-- TEXTE EXTRAIT --
════════

Le jeudi 10 novembre 1955 à 18h30, les sirènes de la prison du Coudiat sont déclenchées. Les bruits atteignent tout le centre-ville de Constantine. L’établissement se trouve à quelques dizaines de mètres de la place de la Pyramide. L’information fait le tour de la ville comme une traînée de poudre : Mustapha Benboulaïd s’est évadé.
Un évènement qualifié de spectaculaire et même de sensationnel par la presse française de l’époque et qui révèle le génie de Mustapha Benboulaïd. Arrêté à la frontière libyenne au mois de février 1955, alors qu’il était en mission pour ramener des armes, le chef charismatique de la région des Aurès a été condamné à la peine capitale en septembre 1955 par le tribunal militaire de Constantine.
A la prison du Coudiat, il n’avait qu’une seule idée en tête : s’évader. Après avoir recueilli toutes les informations sur la prison, Benboulaïd se rendit compte que la cellule collective du rez-de-chaussée, où se trouvaient les 30 détenus, tous condamnés à mort, est mitoyenne d’un débarras qui s’ouvre sur une petite cour intérieure. Les deux locaux de la prison se trouvent du coté de la rue de Généraux Morris (actuelle rue Benlazrag Brahim).
Le plan commence à se dessiner : il suffit de desceller la dalle de ciment et creuser un tunnel pour rejoindre le débarras jouxtant le dortoir. C’est ainsi qu’on a commencé à creuser au début du mois d’octobre 1955. Un travail de longue haleine qui durera 28 jours. Le tunnel s’ouvre sur le débarras où se trouvent entreposés des ballots de crin et du matériel de couchage. Rien de plus simple que de fabriquer une échelle, en assemblant trois lits, attachés avec des bandelettes de toile découpées des draps.
Onze détenus prennent la fuite
Le jour de l’évasion a été choisi : le jeudi 10 novembre 1955, après le tirage au sort effectué par Benboulaïd pour choisir les détenus qui sortiront les premiers. L’heure a été fixée juste après 17h. C’est le moment où les gardiens quittent la prison pour rentrer chez eux. Il n’en resta plus que trois gardiens. L’un à la porte d’entrée, et deux autres pour effectuer les rondes. Les détenus commencent à passer dans le tunnel. Dans le débarras, la serrure céda rapidement et la porte s’ouvre sur la petite cour intérieure. Il n’y a aucun gardien. Les ballots de crin adossés au mur intérieur servirent à le grimper.

════════

-- CONSIGNE --
Comment se traduit en anglais cette phrase du texte sur l’évasion de la prison du Coudiat : « Le tunnel s’ouvre sur le débarras où se trouvent entreposés des ballots de crin et du matériel de couchage. » ? Appuyez-vous uniquement sur le texte.

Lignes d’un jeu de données
════════

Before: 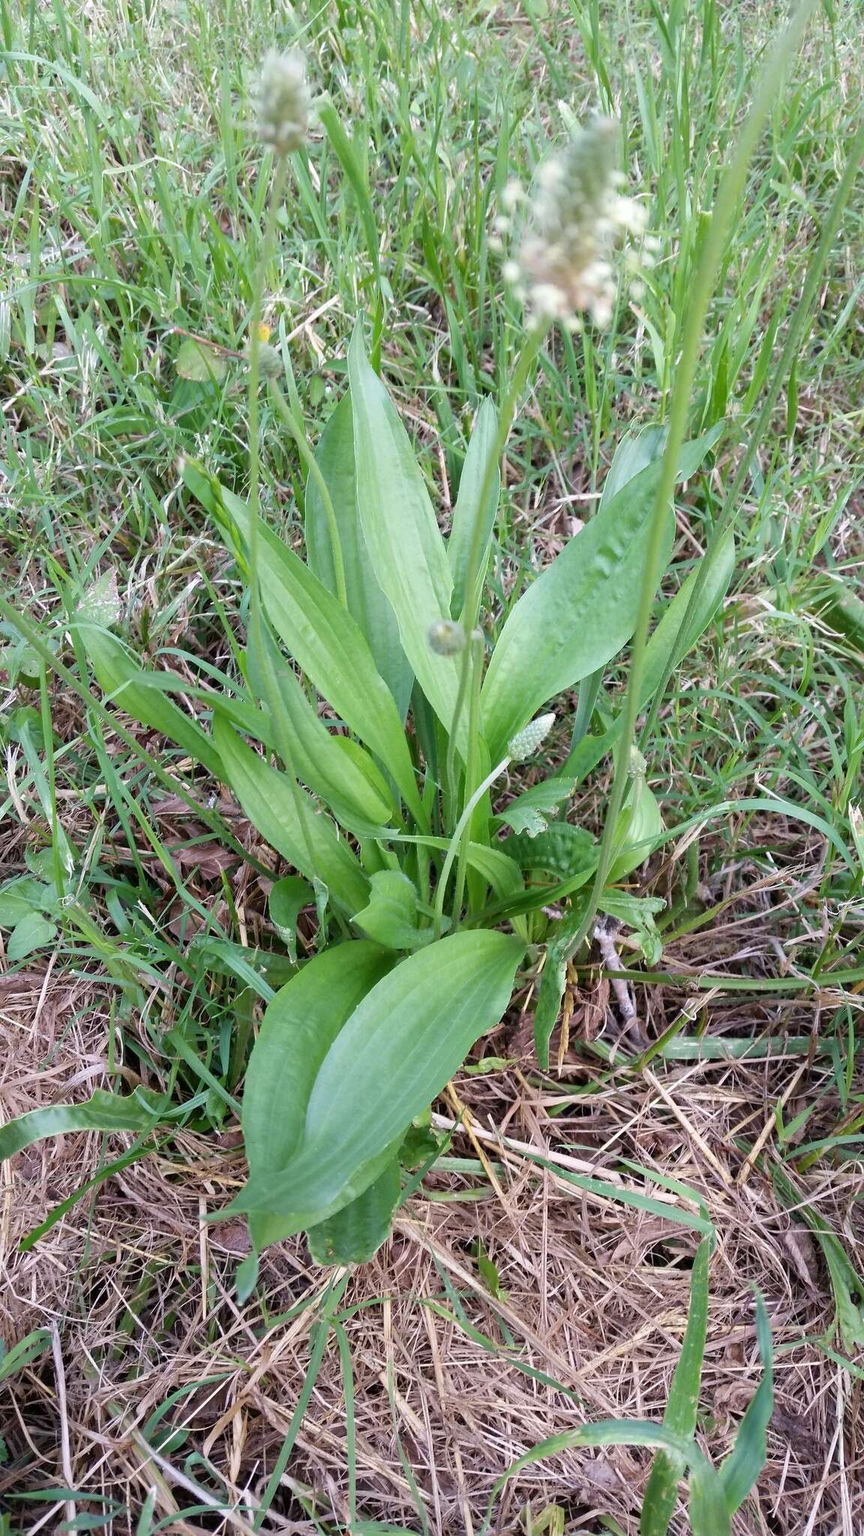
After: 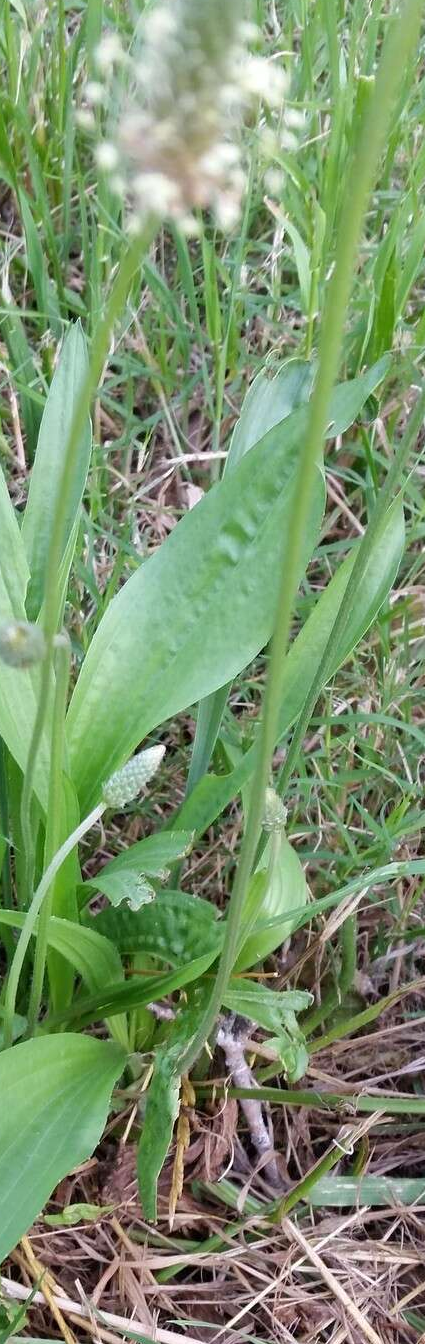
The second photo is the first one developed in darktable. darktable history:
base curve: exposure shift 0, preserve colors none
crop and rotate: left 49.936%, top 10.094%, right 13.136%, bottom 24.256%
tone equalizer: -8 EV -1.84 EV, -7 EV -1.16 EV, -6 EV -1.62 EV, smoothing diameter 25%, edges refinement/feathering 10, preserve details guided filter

════════

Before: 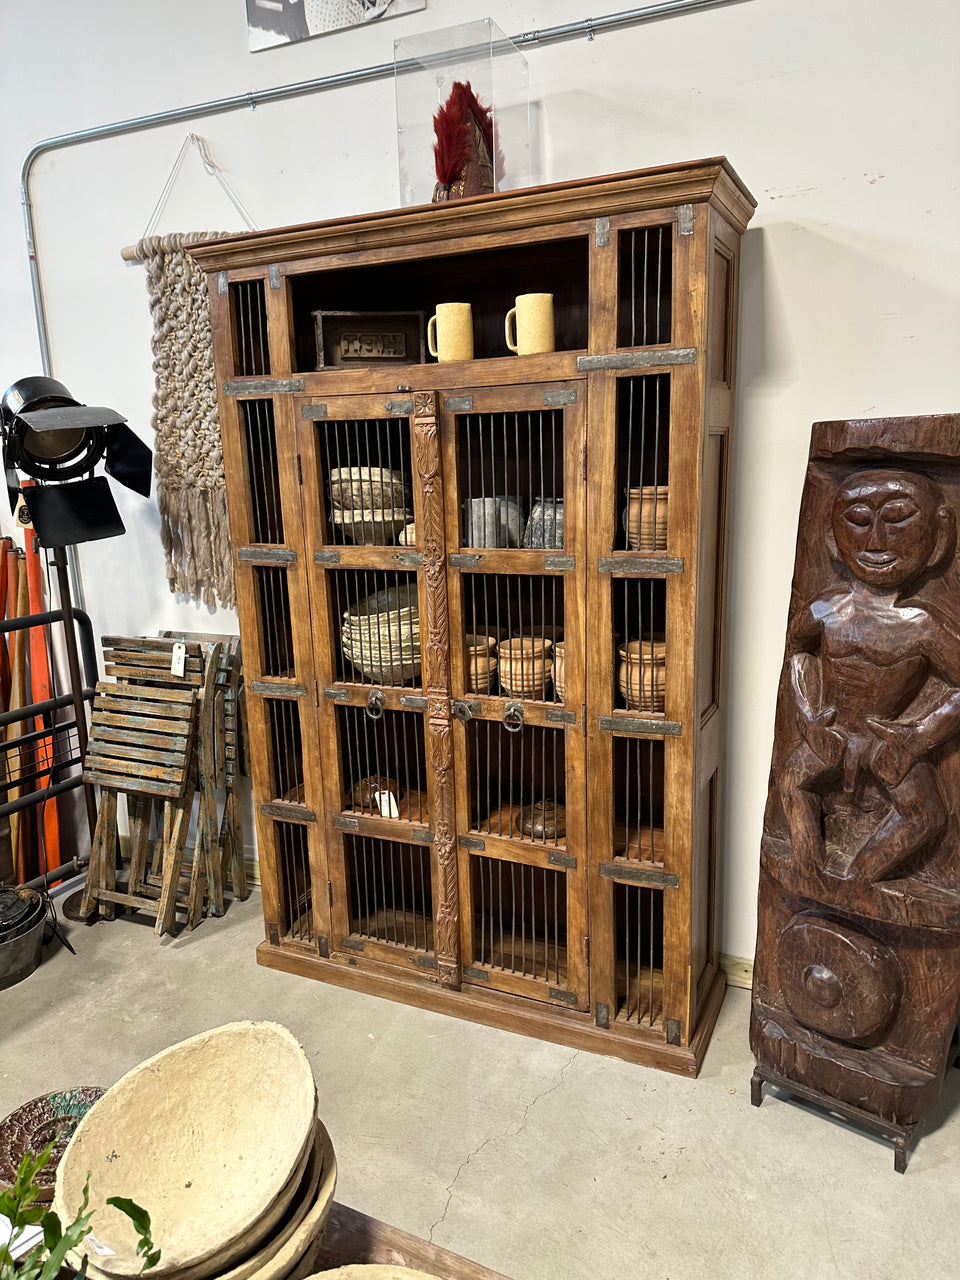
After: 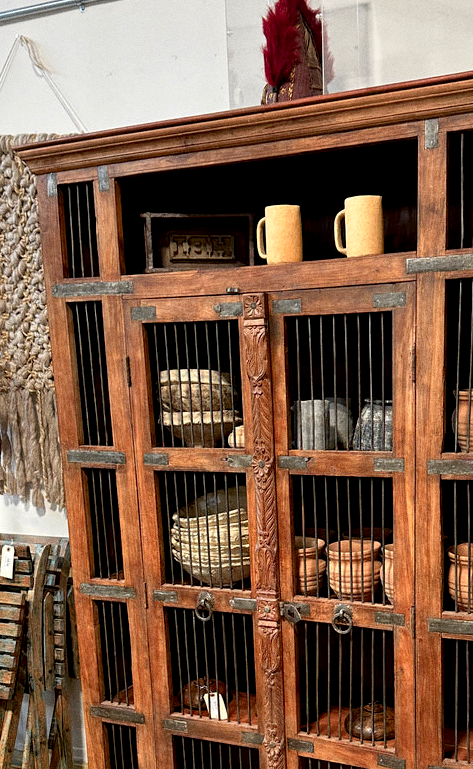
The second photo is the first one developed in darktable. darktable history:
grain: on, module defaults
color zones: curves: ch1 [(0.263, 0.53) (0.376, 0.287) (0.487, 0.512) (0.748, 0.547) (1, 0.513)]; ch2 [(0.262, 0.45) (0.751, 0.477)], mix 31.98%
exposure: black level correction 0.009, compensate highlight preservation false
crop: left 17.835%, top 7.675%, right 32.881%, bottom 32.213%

════════

-- RÉPONSE ATTENDUE --
The tunnel opens onto the storeroom where bales of horsehair and bedding are stored.